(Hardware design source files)
○ ○ ○ ○ ○

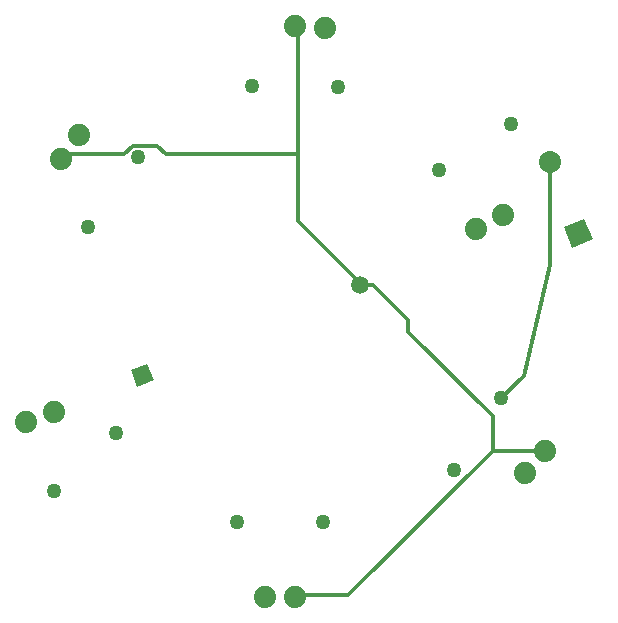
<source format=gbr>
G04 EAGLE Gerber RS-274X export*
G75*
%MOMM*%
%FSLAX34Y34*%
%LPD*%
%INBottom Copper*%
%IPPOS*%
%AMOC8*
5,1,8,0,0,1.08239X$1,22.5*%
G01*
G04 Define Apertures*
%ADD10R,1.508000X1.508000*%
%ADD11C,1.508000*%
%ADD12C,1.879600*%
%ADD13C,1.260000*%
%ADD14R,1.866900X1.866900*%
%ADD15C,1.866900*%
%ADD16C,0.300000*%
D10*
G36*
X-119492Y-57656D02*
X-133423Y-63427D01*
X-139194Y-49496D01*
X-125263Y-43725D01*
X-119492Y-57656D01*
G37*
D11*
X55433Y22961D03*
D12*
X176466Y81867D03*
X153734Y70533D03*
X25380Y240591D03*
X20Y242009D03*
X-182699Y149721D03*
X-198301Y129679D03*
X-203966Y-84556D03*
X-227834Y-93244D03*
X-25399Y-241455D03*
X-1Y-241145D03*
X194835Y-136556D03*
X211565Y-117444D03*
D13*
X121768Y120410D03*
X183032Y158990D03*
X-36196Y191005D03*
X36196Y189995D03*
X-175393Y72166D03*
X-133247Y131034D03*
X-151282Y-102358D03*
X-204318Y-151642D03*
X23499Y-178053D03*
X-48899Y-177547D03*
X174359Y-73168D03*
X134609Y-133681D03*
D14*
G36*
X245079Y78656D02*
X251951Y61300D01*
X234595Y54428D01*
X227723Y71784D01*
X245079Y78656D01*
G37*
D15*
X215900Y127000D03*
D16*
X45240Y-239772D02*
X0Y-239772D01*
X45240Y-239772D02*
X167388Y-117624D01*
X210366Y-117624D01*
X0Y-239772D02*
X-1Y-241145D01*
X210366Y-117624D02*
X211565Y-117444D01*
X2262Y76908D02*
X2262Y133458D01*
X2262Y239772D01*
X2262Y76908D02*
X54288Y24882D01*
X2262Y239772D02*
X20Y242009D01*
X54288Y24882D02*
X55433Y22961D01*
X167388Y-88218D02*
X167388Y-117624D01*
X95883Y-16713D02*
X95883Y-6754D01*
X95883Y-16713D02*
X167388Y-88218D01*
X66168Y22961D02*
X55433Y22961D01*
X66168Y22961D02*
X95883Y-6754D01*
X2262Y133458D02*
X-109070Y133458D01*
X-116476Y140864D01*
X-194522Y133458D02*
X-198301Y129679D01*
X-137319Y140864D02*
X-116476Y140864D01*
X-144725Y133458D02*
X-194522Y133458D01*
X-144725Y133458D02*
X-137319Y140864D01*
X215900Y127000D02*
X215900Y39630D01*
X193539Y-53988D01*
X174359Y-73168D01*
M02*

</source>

○ ○ ○ ○ ○

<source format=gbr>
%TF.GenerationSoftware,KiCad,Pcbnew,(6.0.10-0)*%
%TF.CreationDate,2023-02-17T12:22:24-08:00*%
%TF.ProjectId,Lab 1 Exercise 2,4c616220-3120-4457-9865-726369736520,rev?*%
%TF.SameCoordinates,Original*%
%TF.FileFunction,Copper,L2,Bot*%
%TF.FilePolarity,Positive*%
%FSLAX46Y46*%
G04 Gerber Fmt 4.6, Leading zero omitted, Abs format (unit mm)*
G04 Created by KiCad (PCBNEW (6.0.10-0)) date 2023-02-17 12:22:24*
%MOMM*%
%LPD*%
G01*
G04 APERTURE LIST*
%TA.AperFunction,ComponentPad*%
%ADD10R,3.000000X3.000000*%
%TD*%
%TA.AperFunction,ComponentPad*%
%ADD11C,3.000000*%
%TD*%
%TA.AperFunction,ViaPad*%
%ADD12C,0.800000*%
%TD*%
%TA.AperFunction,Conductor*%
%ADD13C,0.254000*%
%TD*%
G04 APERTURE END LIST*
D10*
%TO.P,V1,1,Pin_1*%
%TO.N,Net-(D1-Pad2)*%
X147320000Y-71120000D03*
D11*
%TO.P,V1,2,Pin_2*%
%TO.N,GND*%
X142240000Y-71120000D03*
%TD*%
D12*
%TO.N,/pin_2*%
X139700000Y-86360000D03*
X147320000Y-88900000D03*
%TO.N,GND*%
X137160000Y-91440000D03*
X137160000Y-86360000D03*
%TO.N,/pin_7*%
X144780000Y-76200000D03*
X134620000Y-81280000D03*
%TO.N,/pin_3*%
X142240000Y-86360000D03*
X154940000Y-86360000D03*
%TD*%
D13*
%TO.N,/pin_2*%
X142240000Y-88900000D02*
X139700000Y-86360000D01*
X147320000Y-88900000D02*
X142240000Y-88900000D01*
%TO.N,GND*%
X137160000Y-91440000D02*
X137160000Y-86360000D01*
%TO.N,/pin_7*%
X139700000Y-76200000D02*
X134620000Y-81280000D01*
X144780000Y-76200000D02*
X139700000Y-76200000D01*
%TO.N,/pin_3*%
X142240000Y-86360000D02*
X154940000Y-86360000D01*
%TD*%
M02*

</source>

○ ○ ○ ○ ○

WORK REQUIRED:
From the entries above, extract each line containing "LIST".

ANSWER SECTION:
G04 APERTURE LIST*
G04 APERTURE END LIST*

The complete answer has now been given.